Fallout is continuing from the Idaho EdNews report earlier this week that a previously unreleased audit of Idaho teacher evaluations – which the state received in July – found 99 percent were inaccurate or incomplete. First, state Board of Education President Emma Atchley announced that the state board will be addressing the issue at its Dec. 15 meeting next week, saying, “The audit raises serious concerns regarding the teacher evaluation process conducted during the 2014-2015 school year,” and noting that the board’s audit of 2015-16 teacher evaluations already is under way. “Directions from the board to school districts will be communicated in the near future,” Atchley said yesterday.
Today, state schools Superintendent Sherri Ybarra issued a statement calling on school districts to “stand tall, stand proud and stand together” regarding teacher evaluations, saying the audit was “never intended to be an ‘I gotcha’ of Idaho educators.”
Meanwhile, state lawmakers will be asked to approve funding for the next phase of the teacher career ladder in their upcoming session, to the tune of $58 million; the career ladder teacher pay plan relies on the evaluation process.
Here are Atchley and Ybarra’s full statements:
“The Idaho State Board of Education will review the findings of the recently released audit commissioned by the Idaho State Department of Education to examine how evaluations of our public school teachers were conducted and reported by local school district administrators.
An annual audit of teacher evaluations is required by the Career Ladder legislation, which was passed in 2015. The Career Ladder legislation dictates the amount of state funding provided annually to local school districts to pay for teacher salaries. The amount of state funding provided per teacher is based on performance as examined through a professional teacher evaluation conducted by school administrators. Since 2013, administrators have had opportunities for training on the evaluation process. The audit raises serious concerns regarding the teacher evaluation process conducted during the 2014-2015 school year.
Earlier this year, the Idaho legislature tasked the State Board with responsibility for auditing teacher evaluations. The State Board takes this function very seriously because the allocation of state funding for teacher salaries is directly linked to the evaluations administrators complete and report. The State Board’s audit of 2015-2016 teacher evaluations is already underway, and directions from the Board to school districts will be communicated in the near future. In October and as part of the process, the State Board passed an administrative rule requiring specific evaluation and student performance data to be reported by districts in order for a teacher to advance along the Career Ladder.
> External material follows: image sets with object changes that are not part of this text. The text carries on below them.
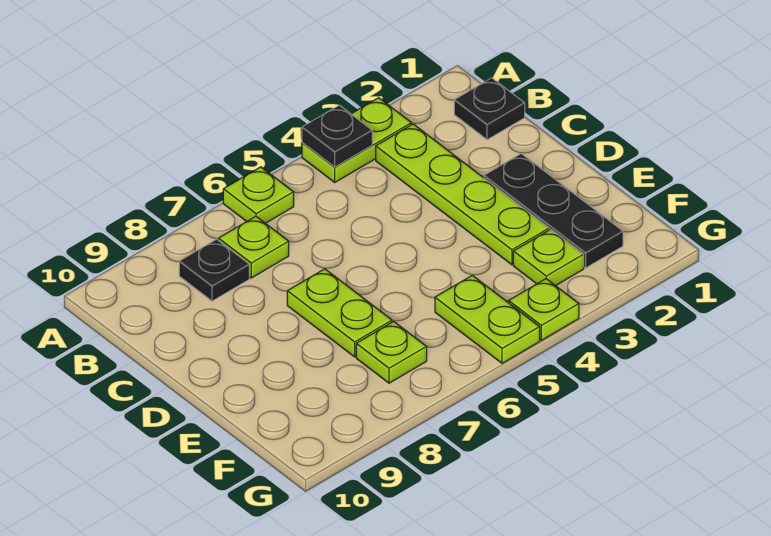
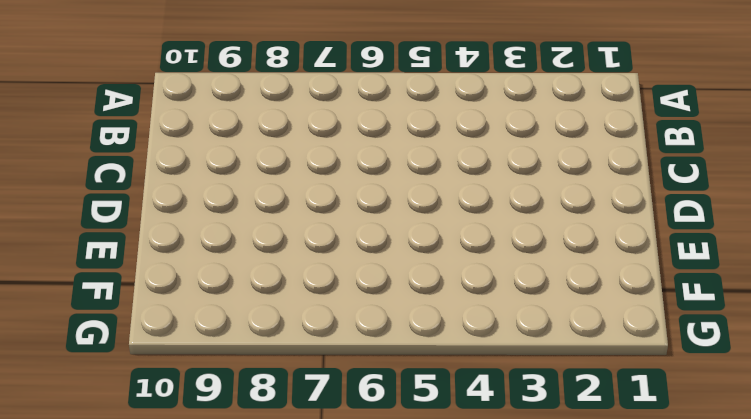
none -> lime 1x2 plate [302,98,411,182]
none -> lime 1x1 plate [223,167,294,223]
none -> black 1x1 plate [454,78,525,140]

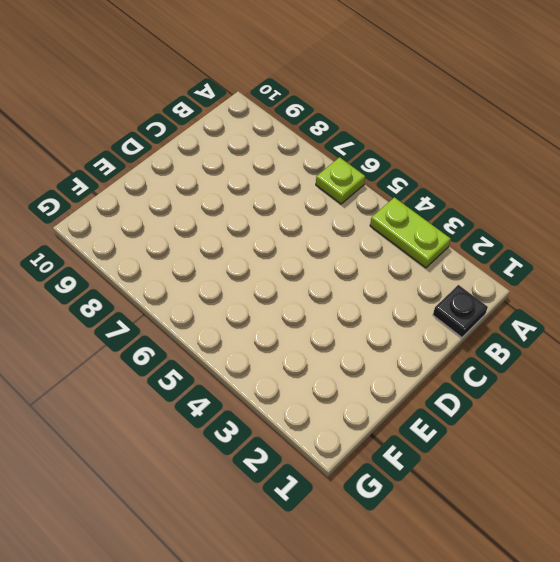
none -> lime 1x4 plate [376,124,549,265]
none -> lime 1x1 plate [219,216,289,278]
none -> black 1x1 plate [179,239,249,301]

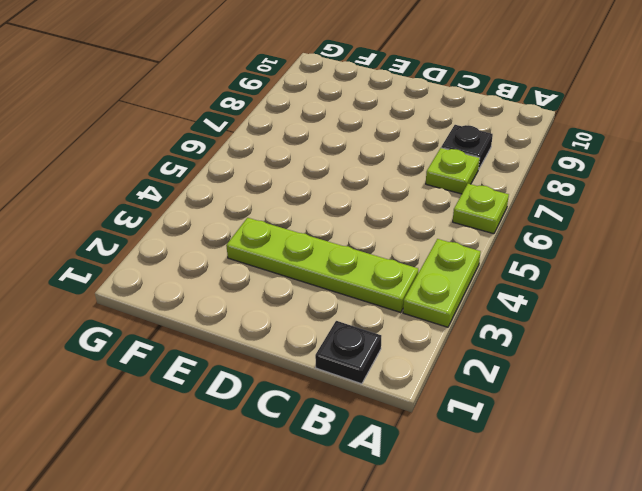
none -> black 1x3 plate [484,154,623,268]
none -> lime 1x2 plate [287,269,392,357]
none -> lime 1x1 plate [513,229,584,286]

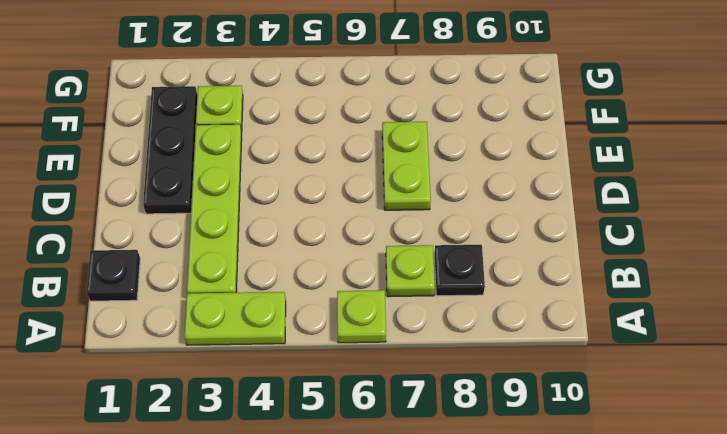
none -> lime 1x2 plate [435,275,540,363]
none -> lime 1x1 plate [356,321,427,383]
none -> lime 1x1 plate [509,279,579,340]

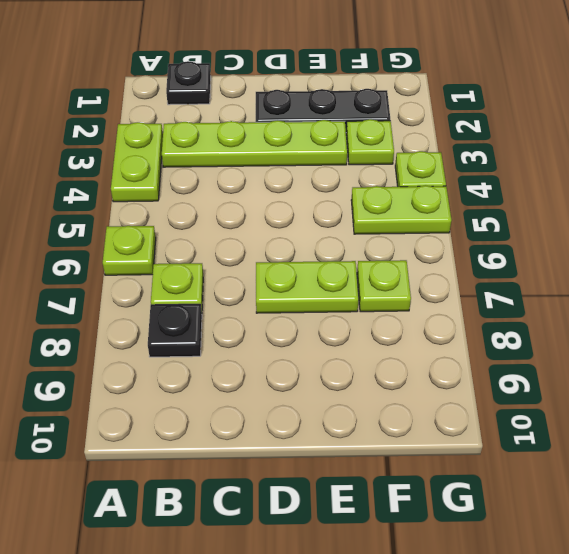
none -> black 1x1 plate [302,105,372,167]

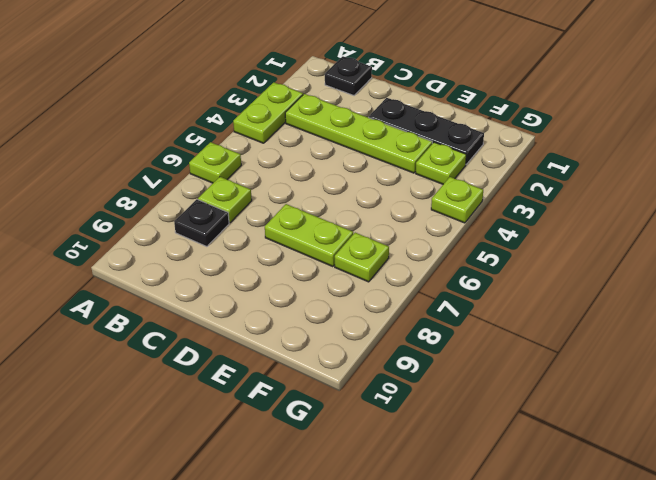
none -> lime 1x2 plate [435,275,540,363]
none -> black 1x1 plate [302,105,372,167]

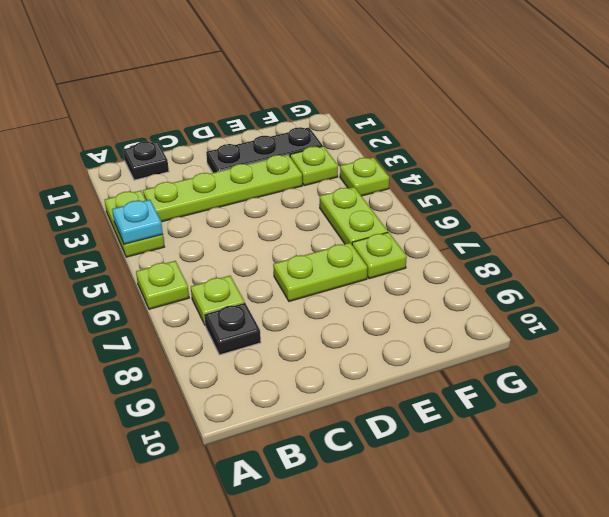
cyan 1x1 plate [112,200,163,244] -> black 1x1 plate [302,105,372,167]
lime 1x2 plate [320,187,388,244] -> lime 1x2 plate turned to [435,275,540,363]

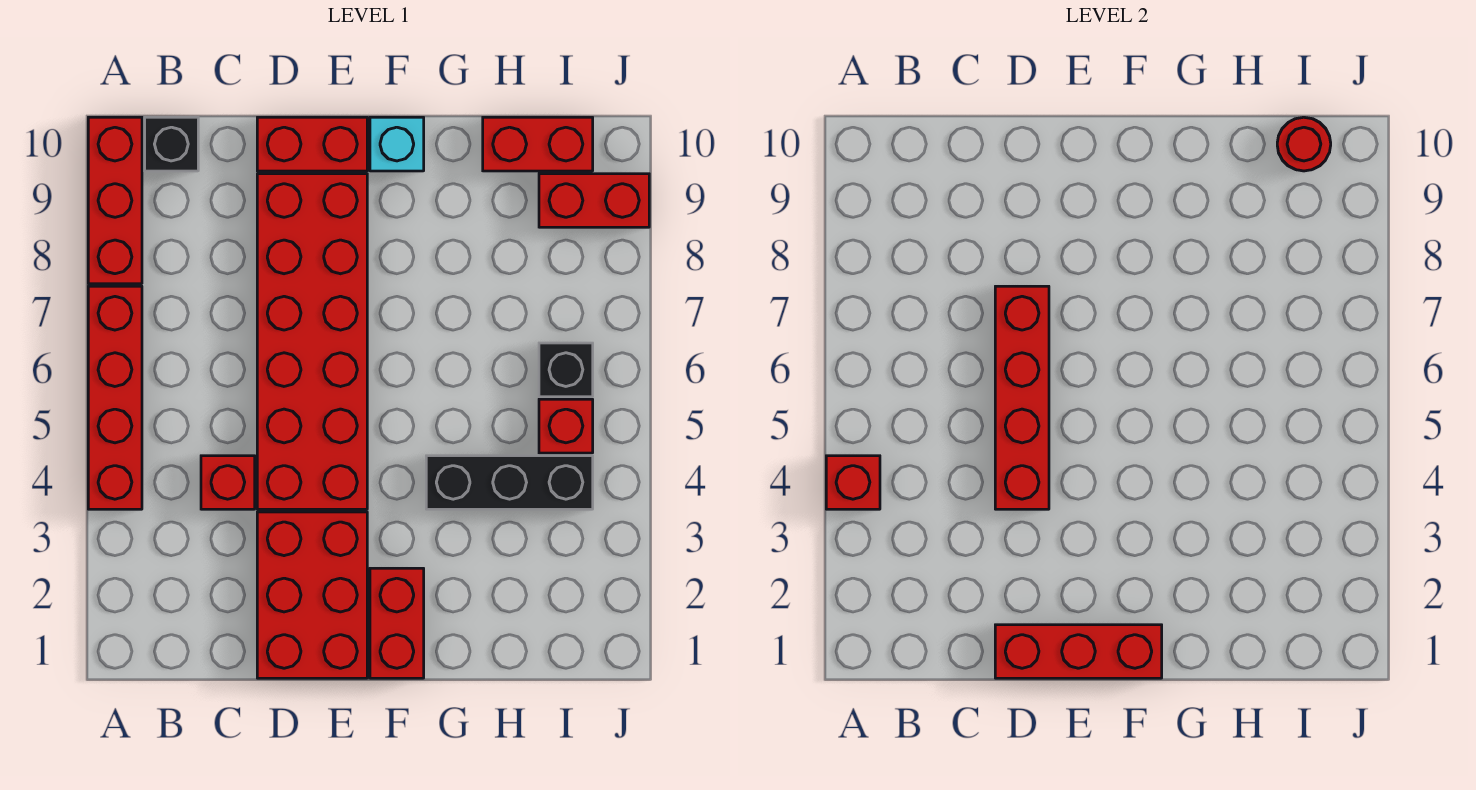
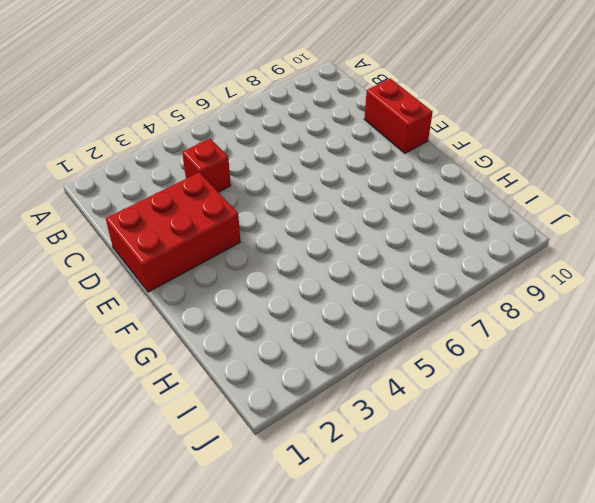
none -> red 1x4 brick [88,286,142,509]
none -> red 1x3 brick [88,117,142,284]
none -> black 1x1 brick [145,117,198,171]

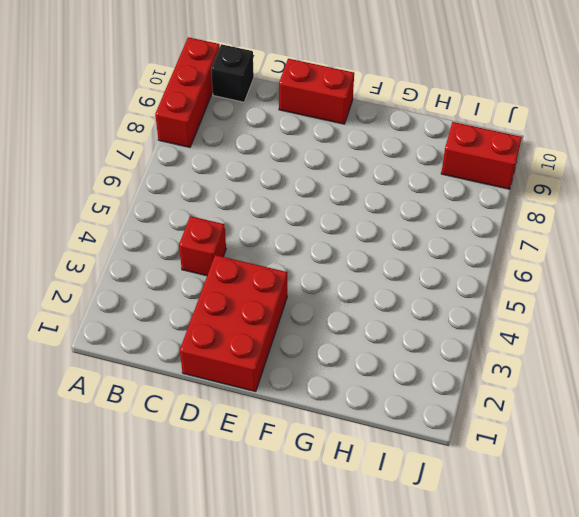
none -> red 1x4 brick [88,286,142,509]
none -> red 2x6 brick [257,174,367,509]
none -> red 1x2 brick [370,568,424,678]

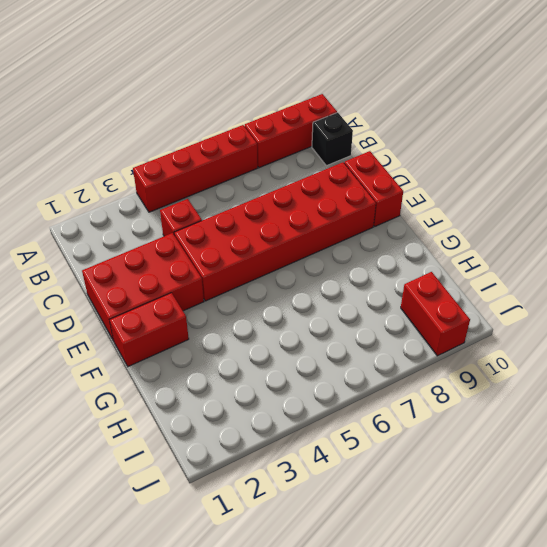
none -> cyan 1x1 brick [370,117,424,171]
none -> black 1x3 brick [426,456,593,509]
none -> red 1x2 brick [483,117,593,171]

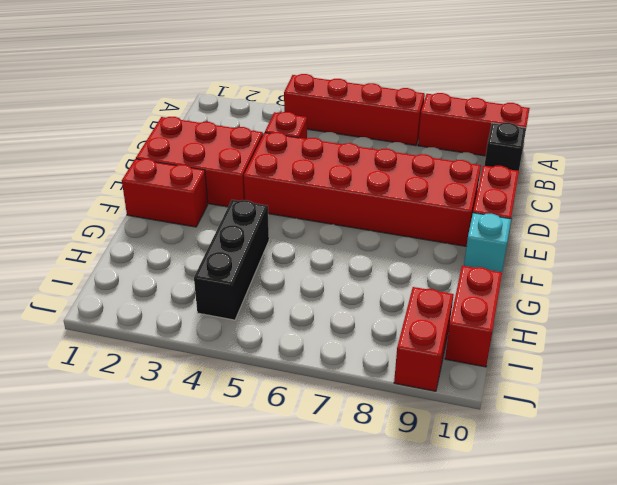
none -> red 1x1 brick [539,399,593,453]
none -> black 1x1 brick [539,343,593,397]
none -> red 1x1 brick [826,456,880,509]

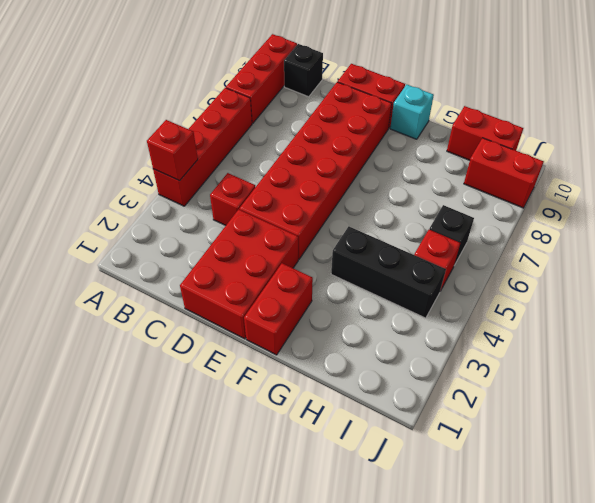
none -> red 1x3 brick [995,625,1162,678]
none -> red 1x4 brick [995,286,1049,509]
none -> red 1x1 round brick [1277,117,1331,171]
At its regularly scheduled meeting next week (December 15th), the State Board will take the opportunity to identify steps to be taken at both the state and district levels to ensure evaluations are completed and reported accurately and in accordance with state law including administrative rule. As a Board, we will tackle issues, including but not limited to,
· Do school district administrators have adequate training in conducting teacher evaluations and reporting the findings to the state?
· Is there clear direction to administrators regarding when to conduct and report the evaluations?
· Do administrators receive feedback regarding whether their evaluations and the subsequent reporting meet the requirements of state law and administrative rule?
There are opportunities to use findings from the audit to improve the teacher evaluation process at the state and local level and ensure state funds are used consistent with legislative intent. All State Board members take the fiduciary responsibility entrusted by the Legislature very seriously, and we all have an expectation of improvement in how the teacher evaluation process is conducted. The State Board has demonstrated this through its direct distribution and oversight of hundreds of millions of dollars in other areas of education. The same diligence will be extended to teacher evaluations and the resulting salary apportionment.
“In a memo sent to superintendents and charter administrators this morning, I directed districts to stand tall, stand proud, and stand together to the interpretation of the McREL report on teacher evaluations, as this audit was never intended to be an ‘I gotcha’ of Idaho educators. It is important to remember that this audit was conducted with data from the 2014-2015 school year, which was prior to the implementation of the new Career Ladder requirements. The release date of this report has caused confusion due to the original contracted auditor passing away, which did cause a slight delay in the release of the report. That being said, superintendents and educators have my full support as I recognize they are working hard to follow the law.”
“It is also important to point out that teacher evaluations are under scrutiny across the nation, not just in Idaho, and it is likely that the new national administration will leave the solutions up to individual states. I look forward to having more discussions at the upcoming Idaho State Board of Education meeting and the legislative session. I intend to use the information that we have from this audit, as well as additional information from the state board’s audit, as it was intended. It was intended to provide clarity during the roll out of the Career Ladder and to move more in the direction of statewide support and collaboration. Our hard working educators are tirelessly going above and beyond the call of duty to support schools and students to achieve.”